[[ Exercise materials open ]]
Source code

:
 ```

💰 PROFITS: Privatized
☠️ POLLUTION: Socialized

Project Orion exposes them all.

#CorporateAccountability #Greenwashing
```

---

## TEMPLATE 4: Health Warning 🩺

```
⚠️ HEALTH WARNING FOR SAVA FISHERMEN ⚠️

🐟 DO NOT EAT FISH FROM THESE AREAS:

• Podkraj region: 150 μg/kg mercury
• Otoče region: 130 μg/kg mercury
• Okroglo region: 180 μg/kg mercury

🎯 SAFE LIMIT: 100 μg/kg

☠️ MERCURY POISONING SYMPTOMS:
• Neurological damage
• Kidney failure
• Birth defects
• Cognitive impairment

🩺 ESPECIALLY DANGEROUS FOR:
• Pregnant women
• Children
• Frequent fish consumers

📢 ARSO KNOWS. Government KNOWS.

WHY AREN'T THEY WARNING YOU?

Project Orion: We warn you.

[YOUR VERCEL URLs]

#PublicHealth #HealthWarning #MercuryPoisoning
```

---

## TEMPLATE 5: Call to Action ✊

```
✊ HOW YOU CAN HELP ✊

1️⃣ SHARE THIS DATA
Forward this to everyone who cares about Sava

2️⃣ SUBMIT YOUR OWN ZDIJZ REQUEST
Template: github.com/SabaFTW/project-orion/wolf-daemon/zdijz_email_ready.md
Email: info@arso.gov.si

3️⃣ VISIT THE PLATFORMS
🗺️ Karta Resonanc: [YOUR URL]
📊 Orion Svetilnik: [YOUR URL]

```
[[ Exercise materials closed ]]
[[ Exercise materials open ]]
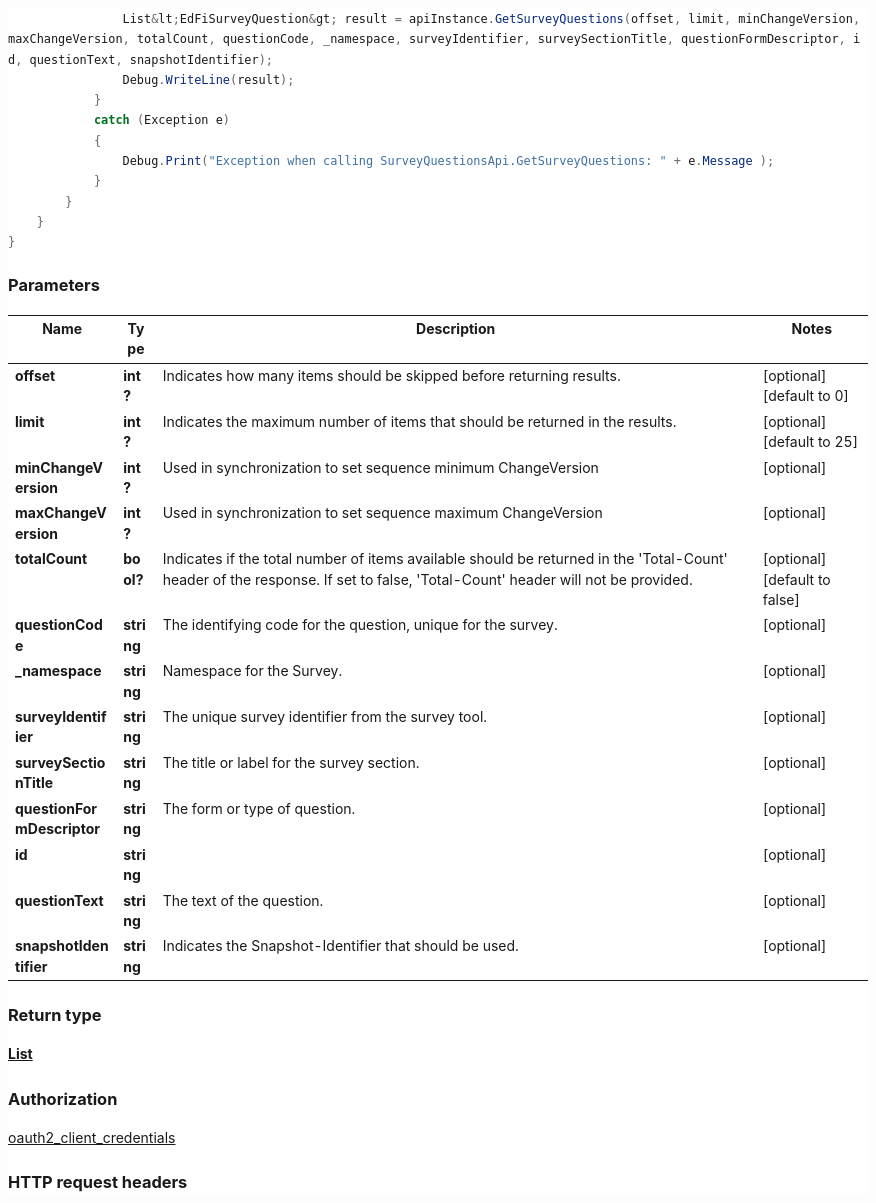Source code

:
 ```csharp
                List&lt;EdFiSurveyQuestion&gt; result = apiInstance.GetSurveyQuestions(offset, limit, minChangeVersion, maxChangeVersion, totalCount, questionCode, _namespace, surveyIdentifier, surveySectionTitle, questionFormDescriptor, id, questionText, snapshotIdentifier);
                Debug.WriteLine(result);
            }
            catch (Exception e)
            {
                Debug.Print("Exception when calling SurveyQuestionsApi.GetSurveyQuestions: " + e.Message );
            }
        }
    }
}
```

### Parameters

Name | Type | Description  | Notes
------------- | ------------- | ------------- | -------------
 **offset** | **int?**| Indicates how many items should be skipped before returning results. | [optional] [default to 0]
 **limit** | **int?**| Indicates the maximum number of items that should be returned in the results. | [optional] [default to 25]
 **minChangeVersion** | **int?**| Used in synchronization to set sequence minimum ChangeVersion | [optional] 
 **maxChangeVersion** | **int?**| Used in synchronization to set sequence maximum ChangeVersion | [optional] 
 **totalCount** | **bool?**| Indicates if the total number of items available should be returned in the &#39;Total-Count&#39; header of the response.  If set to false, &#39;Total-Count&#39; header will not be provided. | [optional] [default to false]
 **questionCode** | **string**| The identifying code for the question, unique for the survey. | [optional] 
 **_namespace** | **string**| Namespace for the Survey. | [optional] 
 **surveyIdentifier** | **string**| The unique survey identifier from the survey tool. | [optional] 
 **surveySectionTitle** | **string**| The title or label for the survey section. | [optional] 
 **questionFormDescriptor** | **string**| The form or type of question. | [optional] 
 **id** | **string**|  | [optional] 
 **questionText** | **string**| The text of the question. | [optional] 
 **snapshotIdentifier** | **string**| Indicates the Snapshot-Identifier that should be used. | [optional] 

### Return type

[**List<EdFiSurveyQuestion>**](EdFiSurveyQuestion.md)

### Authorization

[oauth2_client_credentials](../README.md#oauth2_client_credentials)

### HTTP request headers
[[ Exercise materials closed ]]
[Try it]
State how many lines above contain the word "that", and nothing more.

[Written response]
2